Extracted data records
********

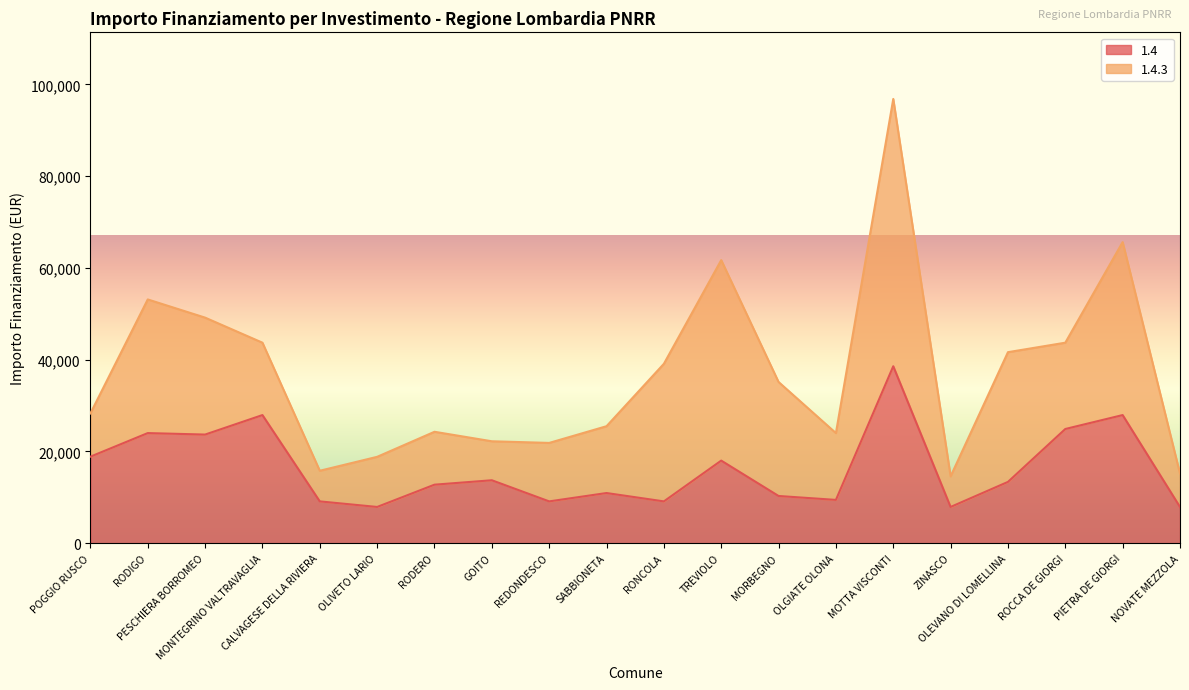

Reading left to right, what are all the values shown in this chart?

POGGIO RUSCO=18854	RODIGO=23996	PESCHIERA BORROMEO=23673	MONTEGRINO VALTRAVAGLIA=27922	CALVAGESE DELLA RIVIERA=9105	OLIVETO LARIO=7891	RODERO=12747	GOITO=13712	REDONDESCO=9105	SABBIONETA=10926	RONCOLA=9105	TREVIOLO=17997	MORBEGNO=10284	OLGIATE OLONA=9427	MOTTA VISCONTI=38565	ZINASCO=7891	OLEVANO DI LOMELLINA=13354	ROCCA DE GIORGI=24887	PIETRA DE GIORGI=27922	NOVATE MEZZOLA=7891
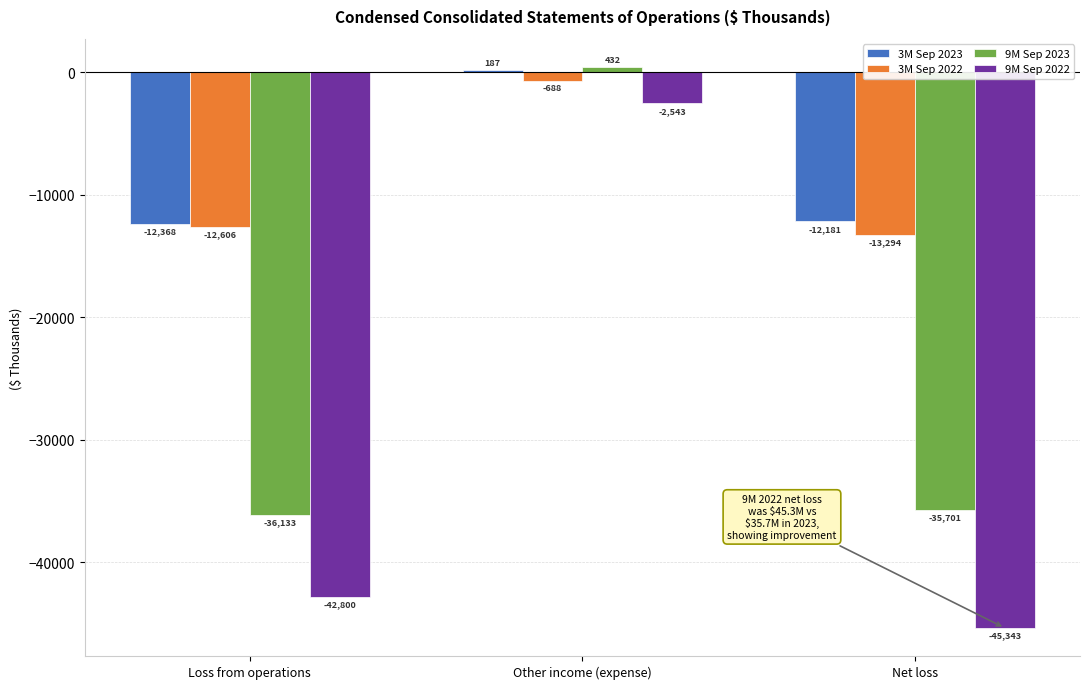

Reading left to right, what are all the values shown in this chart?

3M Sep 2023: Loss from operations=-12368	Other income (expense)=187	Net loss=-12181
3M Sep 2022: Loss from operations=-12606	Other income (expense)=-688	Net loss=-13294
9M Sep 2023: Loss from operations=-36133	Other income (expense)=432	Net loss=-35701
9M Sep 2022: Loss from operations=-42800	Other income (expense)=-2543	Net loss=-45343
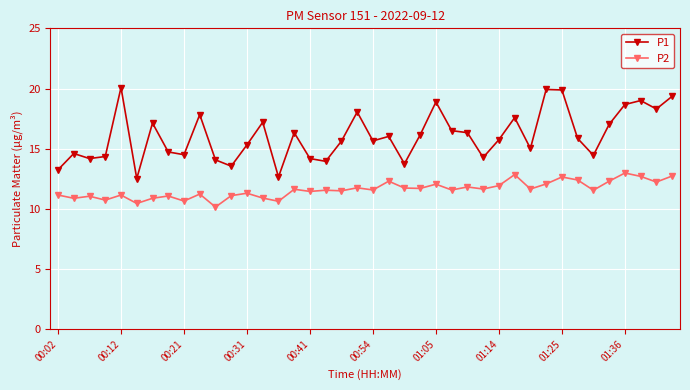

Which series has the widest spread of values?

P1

********

-- Job --
Copy out, without alteration, the lines of the records above, beginning with the line that contains "3M Sep 2023: Loss" and continuing through the end of the records. Leave the pictures out of your answer.

-- Result --
3M Sep 2023: Loss from operations=-12368	Other income (expense)=187	Net loss=-12181
3M Sep 2022: Loss from operations=-12606	Other income (expense)=-688	Net loss=-13294
9M Sep 2023: Loss from operations=-36133	Other income (expense)=432	Net loss=-35701
9M Sep 2022: Loss from operations=-42800	Other income (expense)=-2543	Net loss=-45343

Which series has the widest spread of values?

P1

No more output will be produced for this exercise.